Data to use:

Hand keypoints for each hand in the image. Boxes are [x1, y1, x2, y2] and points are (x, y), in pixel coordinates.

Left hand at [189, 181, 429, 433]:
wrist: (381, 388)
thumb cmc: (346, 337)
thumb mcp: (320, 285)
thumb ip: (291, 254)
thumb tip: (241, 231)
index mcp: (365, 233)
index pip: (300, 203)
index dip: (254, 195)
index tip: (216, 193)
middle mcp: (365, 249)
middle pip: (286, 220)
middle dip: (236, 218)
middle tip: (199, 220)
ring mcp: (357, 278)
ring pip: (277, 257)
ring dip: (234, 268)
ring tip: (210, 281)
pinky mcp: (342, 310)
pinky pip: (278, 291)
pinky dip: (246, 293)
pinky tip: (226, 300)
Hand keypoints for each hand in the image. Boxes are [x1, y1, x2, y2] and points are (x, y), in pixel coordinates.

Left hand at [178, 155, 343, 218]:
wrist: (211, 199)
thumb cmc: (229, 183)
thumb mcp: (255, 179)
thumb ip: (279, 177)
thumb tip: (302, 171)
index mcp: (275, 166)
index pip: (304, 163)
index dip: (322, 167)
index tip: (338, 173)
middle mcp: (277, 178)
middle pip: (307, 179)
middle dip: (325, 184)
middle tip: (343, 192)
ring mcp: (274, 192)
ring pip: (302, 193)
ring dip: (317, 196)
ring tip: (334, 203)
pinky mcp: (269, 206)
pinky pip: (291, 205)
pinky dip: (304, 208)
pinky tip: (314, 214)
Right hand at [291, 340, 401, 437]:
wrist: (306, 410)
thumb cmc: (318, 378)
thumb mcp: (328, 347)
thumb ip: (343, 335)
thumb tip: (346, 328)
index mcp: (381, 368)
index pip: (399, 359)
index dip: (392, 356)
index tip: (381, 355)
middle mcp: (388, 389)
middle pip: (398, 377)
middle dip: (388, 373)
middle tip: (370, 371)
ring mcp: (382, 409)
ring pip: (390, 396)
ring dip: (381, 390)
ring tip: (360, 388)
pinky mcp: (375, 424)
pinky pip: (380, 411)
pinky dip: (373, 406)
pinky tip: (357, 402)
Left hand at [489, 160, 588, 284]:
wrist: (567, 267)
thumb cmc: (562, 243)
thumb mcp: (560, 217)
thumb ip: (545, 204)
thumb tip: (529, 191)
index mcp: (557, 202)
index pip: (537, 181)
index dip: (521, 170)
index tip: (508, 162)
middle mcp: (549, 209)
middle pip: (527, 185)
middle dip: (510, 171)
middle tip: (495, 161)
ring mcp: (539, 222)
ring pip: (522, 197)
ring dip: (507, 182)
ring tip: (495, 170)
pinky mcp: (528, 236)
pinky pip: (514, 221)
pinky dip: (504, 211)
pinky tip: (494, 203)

==

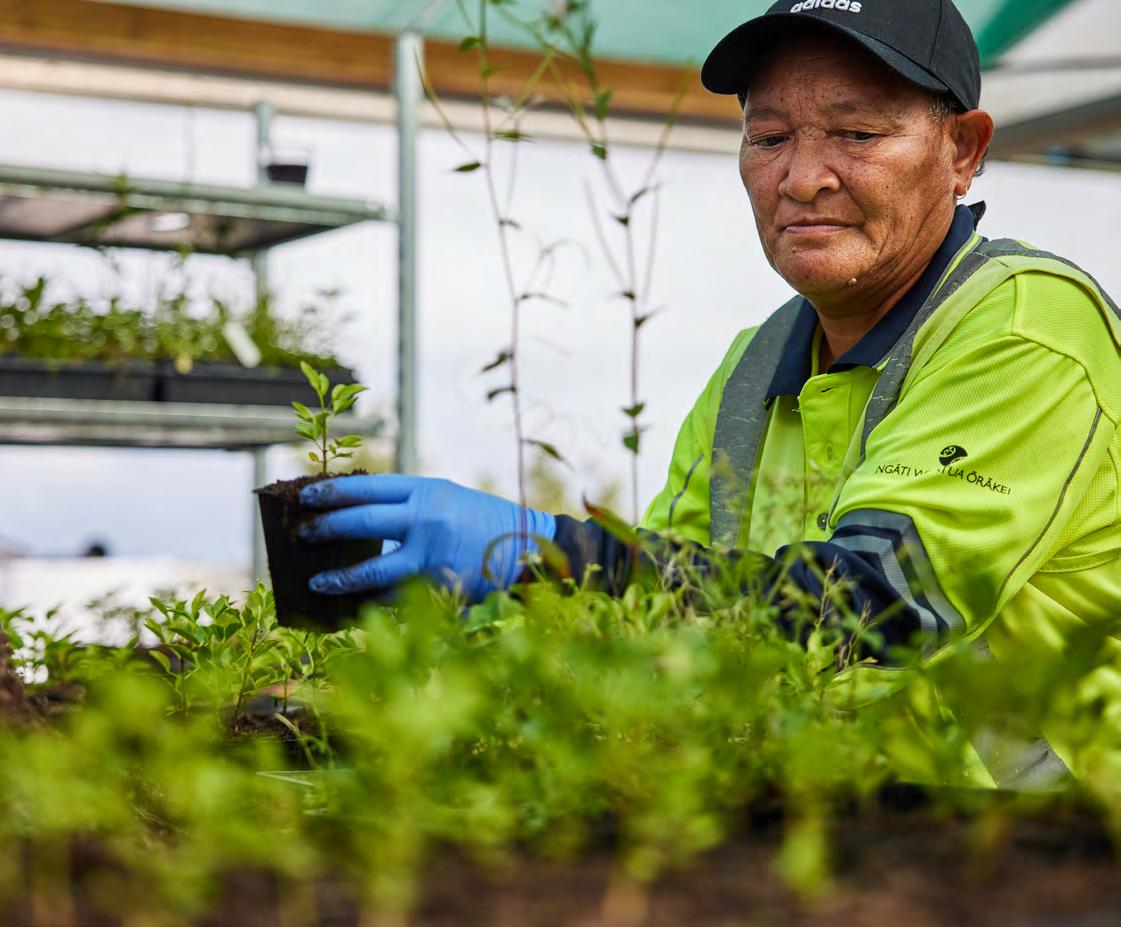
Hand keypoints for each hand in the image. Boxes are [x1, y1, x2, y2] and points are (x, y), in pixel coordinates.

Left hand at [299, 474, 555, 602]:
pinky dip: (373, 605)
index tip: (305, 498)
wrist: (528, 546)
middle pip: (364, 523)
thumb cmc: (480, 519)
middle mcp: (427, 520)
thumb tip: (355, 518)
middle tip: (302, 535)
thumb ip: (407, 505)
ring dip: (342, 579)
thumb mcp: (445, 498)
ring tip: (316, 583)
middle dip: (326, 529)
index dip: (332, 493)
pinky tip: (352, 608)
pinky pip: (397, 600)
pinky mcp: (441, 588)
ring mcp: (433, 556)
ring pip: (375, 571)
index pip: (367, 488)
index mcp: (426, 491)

--

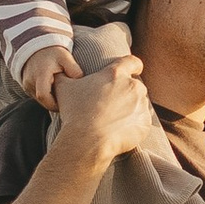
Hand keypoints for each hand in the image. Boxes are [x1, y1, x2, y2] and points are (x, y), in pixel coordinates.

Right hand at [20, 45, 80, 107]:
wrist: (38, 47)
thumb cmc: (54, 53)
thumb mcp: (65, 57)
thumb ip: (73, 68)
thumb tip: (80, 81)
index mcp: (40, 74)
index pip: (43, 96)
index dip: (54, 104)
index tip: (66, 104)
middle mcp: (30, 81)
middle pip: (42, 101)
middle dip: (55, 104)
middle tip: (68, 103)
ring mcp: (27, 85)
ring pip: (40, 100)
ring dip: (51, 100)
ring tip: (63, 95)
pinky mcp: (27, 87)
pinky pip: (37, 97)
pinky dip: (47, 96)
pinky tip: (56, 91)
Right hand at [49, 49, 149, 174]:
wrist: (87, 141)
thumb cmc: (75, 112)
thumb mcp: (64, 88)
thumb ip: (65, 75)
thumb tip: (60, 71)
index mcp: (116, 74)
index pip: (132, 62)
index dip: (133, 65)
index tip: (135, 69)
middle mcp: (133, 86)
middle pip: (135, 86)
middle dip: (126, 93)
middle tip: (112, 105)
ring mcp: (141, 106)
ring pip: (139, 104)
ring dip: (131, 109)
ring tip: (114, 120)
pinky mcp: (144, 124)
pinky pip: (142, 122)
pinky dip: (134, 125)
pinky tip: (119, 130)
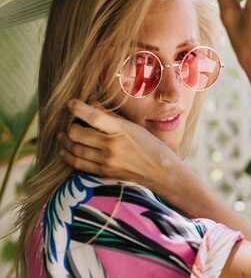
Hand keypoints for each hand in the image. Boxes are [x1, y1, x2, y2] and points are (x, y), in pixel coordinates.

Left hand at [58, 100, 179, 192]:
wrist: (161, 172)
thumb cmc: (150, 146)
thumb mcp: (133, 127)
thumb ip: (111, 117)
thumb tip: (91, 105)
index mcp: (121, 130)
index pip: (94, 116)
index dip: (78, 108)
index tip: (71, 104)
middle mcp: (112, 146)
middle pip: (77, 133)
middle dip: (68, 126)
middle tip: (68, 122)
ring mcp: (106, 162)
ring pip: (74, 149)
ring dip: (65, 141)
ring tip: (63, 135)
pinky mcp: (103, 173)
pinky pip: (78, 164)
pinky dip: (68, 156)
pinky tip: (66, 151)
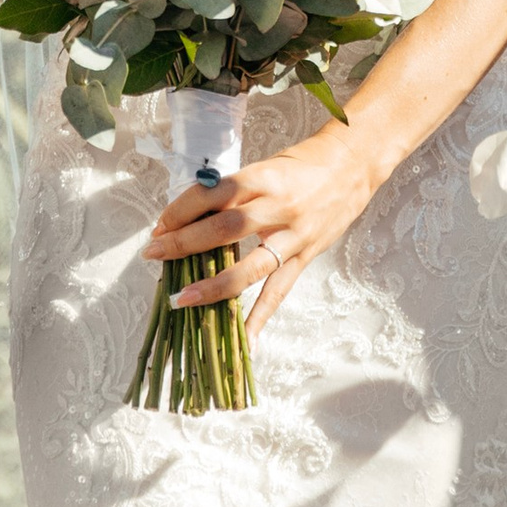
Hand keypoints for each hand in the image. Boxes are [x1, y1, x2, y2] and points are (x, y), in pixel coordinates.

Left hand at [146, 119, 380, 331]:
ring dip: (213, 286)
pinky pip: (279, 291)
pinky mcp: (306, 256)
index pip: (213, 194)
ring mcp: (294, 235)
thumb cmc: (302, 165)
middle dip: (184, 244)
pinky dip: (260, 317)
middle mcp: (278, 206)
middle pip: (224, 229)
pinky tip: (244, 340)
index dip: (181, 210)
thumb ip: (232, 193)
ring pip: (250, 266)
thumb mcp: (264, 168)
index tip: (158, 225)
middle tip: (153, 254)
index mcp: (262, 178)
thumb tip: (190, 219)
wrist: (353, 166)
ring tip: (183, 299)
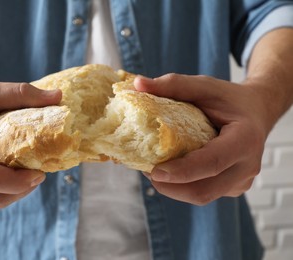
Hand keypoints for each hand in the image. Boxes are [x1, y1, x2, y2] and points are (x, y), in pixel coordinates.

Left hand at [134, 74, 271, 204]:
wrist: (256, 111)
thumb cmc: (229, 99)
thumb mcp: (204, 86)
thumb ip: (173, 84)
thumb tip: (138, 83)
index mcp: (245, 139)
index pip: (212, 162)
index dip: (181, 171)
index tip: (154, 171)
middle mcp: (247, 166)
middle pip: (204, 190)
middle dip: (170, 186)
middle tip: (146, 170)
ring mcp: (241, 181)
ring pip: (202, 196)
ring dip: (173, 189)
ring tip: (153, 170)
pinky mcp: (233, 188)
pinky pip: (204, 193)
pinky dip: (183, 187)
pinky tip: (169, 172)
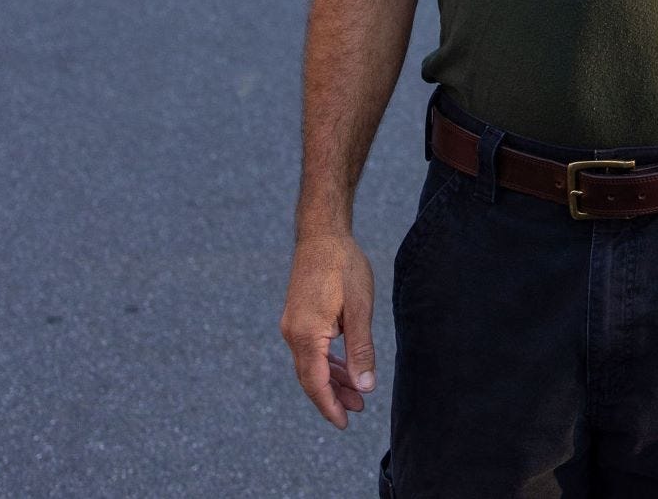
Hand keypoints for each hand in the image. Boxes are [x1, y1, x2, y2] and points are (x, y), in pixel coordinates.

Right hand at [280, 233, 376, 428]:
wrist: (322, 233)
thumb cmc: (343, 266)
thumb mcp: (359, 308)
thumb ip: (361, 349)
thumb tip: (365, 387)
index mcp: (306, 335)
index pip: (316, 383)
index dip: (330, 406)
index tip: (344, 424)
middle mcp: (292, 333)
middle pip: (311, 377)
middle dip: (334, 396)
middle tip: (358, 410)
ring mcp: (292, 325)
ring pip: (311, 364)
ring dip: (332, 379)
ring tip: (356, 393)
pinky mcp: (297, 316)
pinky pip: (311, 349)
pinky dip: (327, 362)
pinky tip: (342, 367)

Assignment:
For the lines above, output exactly those from the line containing "pinky pip: (397, 600)" through the line containing "index mcp: (426, 491)", and skip the others.

Final answer:
pinky pip: (397, 600)
pinky mcp: (441, 588)
ring mcp: (433, 556)
ring pip: (375, 571)
index pip: (367, 488)
index mcp: (426, 491)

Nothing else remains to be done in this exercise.